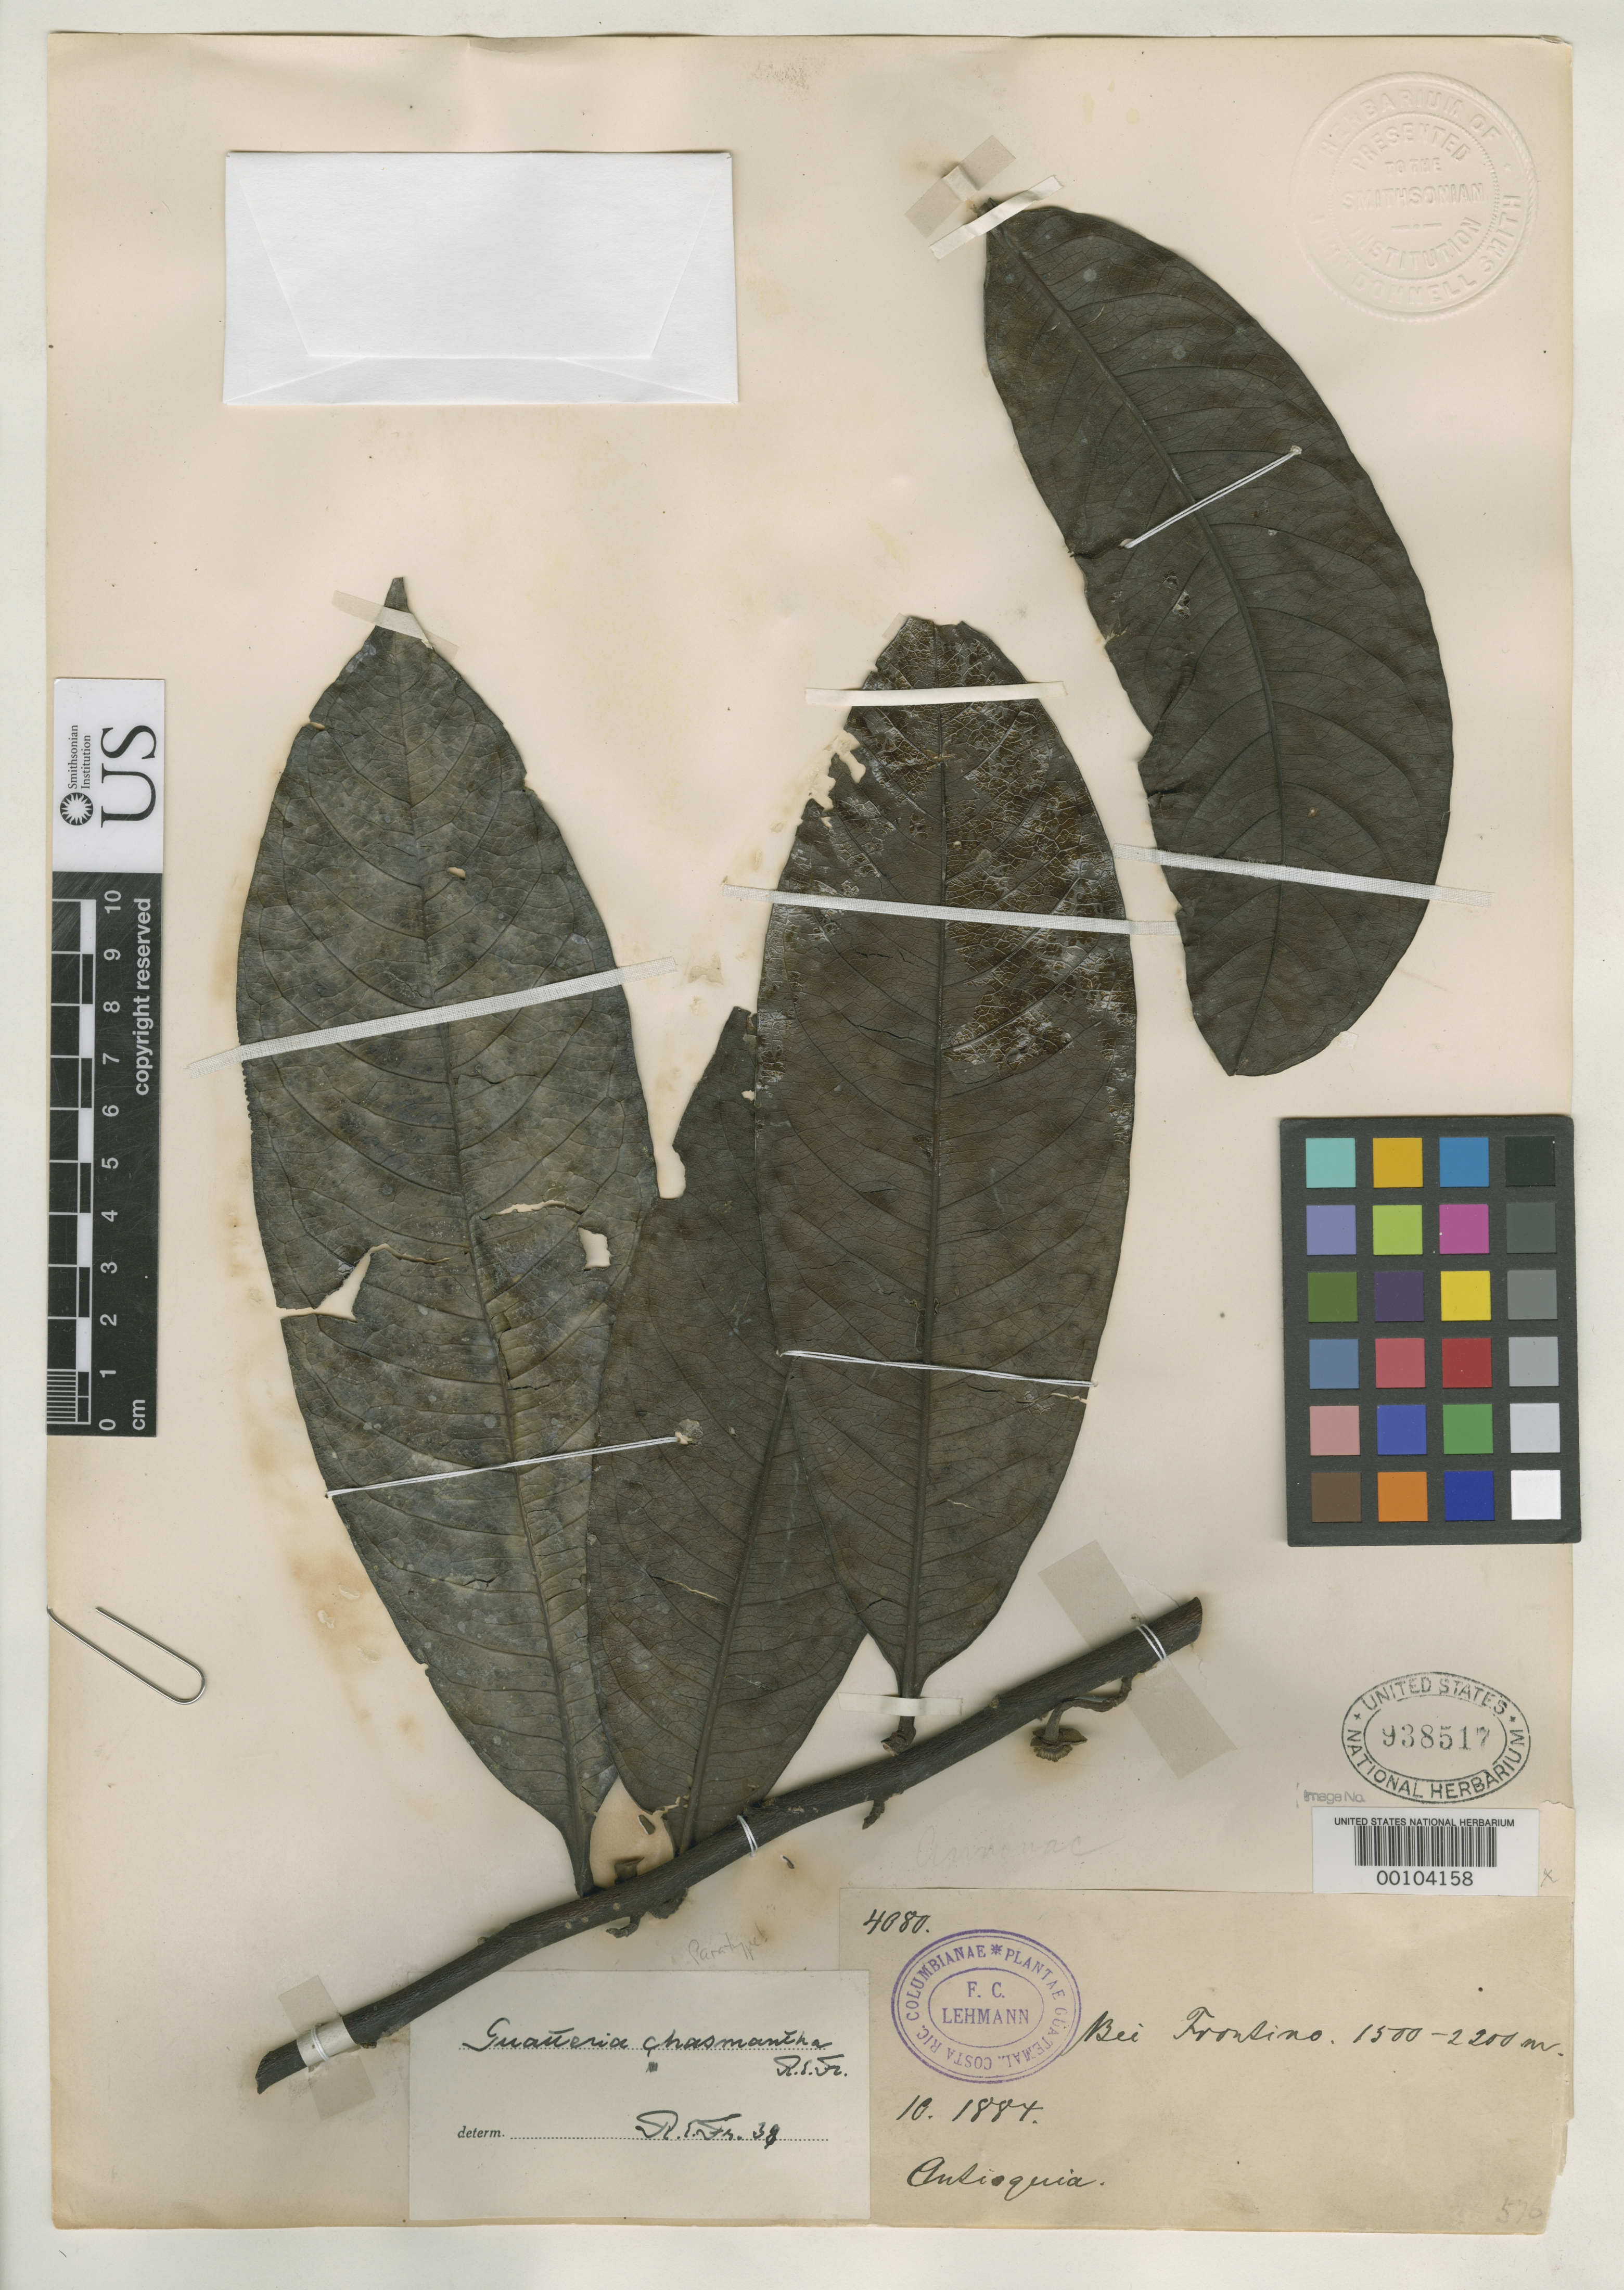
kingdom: Plantae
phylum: Tracheophyta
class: Magnoliopsida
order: Magnoliales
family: Annonaceae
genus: Guatteria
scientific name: Guatteria chasmantha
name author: R.E. Fr.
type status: Paratype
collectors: F. C. Lehmann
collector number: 4080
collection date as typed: Oct 1884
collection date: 1884-10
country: Colombia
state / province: Antioquia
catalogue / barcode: US 938517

EXERCISE:
Can you retype the material word for word, from the line containing "name author: R.E. Fr." through the final line?

RESULT OF THIS TASK:
name author: R.E. Fr.
type status: Paratype
collectors: F. C. Lehmann
collector number: 4080
collection date as typed: Oct 1884
collection date: 1884-10
country: Colombia
state / province: Antioquia
catalogue / barcode: US 938517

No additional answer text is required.